El Blog de Emilio Matei

martes, 4 de diciembre de 2012

Gatas peludas en el Abra Vieja

Hace más de veinte años hubo una terrible invasión de gatas peludas en el Delta del Paraná. Cuatro centímetros de puro fuego, como decía un amigo que se hacía el gracioso cuando se refería a esas orugas, poniendo tonada mexicana vaya uno a saber por qué.
Era imposible apoyar el brazo en un muelle sin sentir la quemadura. Los frentes de las casas se cubrían de tal modo que no se alcanzaba a ver el color de la pintura.

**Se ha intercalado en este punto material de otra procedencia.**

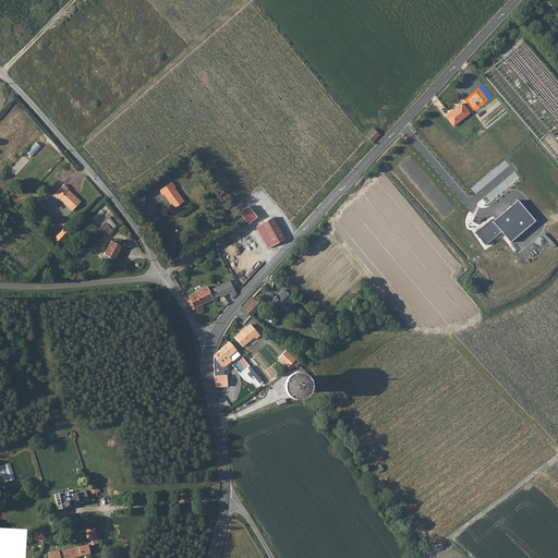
[(455,123),(470,110),(462,100),(447,113),(455,123)]
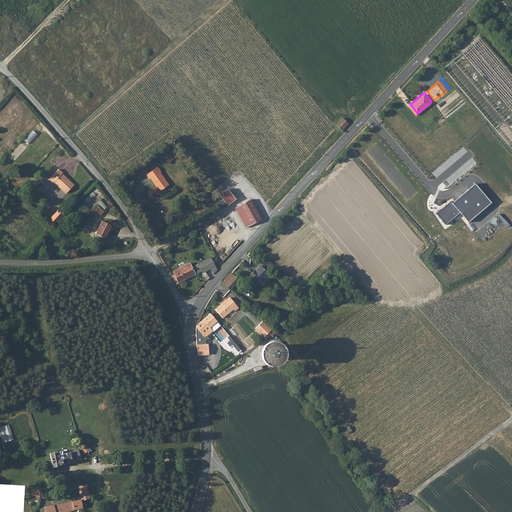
[(342,119),(336,125),(341,132),(348,124),(342,119)]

Los chicos, con esa facilidad que tienen los chicos para hacer de todo una diversión, organizaron campañas de limpieza y ensuciaron los frentes con el humo aceitoso de los paños embebidos en querosén que encendían y levantaban en los extremos de las cañas para quemar los bichos.
La invasión duró muchos días. Cualquier actividad al aire libre se había hecho toda una aventura. Hasta caminar era complicado porque de los árboles podía caer alguna gata peluda sobre uno. Y si tal era el caso era inevitable tratar de sacársela de encima con la mano que terminaba con el consabido ardor.
Una noche muy calurosa, mientras cenábamos en mi casa del río Abra Vieja junto a varios amigos y sus hijos, escuchamos un zumbido persistente, una especie de vibración. Todas las ventanas, si bien estaban protegidas por alambre tejido, permanecían abiertas debido al calor. Pero esta vez las ventanas no dejaban ver afuera porque el alambre estaba totalmente cubierto de mariposas nocturnas, de esas marrón claro que se suelen llamar polillas aunque no lo sean.
Ya se sabe que el aleteo de las mariposas nocturnas desprende pelitos que suelen ser tóxicos, alergénicos o, simplemente, irritantes. Así que cerramos todas las ventanas. Alguien dijo que eran las gatas peludas convertidas en mariposas, como hacen todas las orugas con ese extraño sincronismo que a veces tiene la naturaleza.
Por aquella época en la casa había un solo ventilador que claramente no podía dar aire más que a una habitación, la que usábamos tanto para comer como para jugar a las cartas.
No recuerdo demasiados detalles pero todavía tengo clara la sensación ominosa de encierro, ya que nadie se animaba a salir al exterior en esas condiciones.
Terminamos de comer y no hubo mucho entusiasmo para jugar a nada, amén que con las ventanas cerradas el calor era insoportable.
Primero acostamos a los chicos tratando de tranquilizarlos mostrándonos menos inquietos de lo que estábamos. Y luego de mantener una charla bastante desanimada, los mayores también nos fuimos a acostar.


Desnudos y bañados en transpiración, tratamos de dormir. Era rara la sensación de mirar la ventana de vidrio, cerrada como dije antes, y no ver el exterior. Solo esa capa vibrátil y compacta de mariposas de alas cortas y cuerpos rechonchos.
Pese a todo me dormí.
Me desperté sobresaltado.
Por la ventana se veían el cielo y las estrellas. No quedaba ni una mariposa.
Abrí enseguida las ventanas y sentí un vientito maravillosamente fresco que cambió el aire viciado de la casa en unos pocos minutos.
Volví a la cama y dormí hasta la mañana.

Nunca más volví a ver tantas gatas peludas todas juntas. Aún más, durante años no volví a ver a ninguna.
Hace poco tiempo le recordé a mi vecino isleño Jorge Castro, la invasión de las gatas peludas y su desaparición cuando se convirtieron en mariposas. Por supuesto, me dijo, esa noche sopló un Noroeste muy fuerte y se las llevó a todas sobre el Río de la Plata y ahí se ahogaron. No quedó ni una, por eso desaparecieron tantos años.

Estos días las gatas peludas por fin reaparecieron. Por ahora no son muchas. A lo mejor se está formando otra invasión. Esperemos que cuando sea el momento sople el viento de donde debe. Y permita que alguien vuelva a contar, dentro de más de veinte años, lo que pasó veinte años atrás.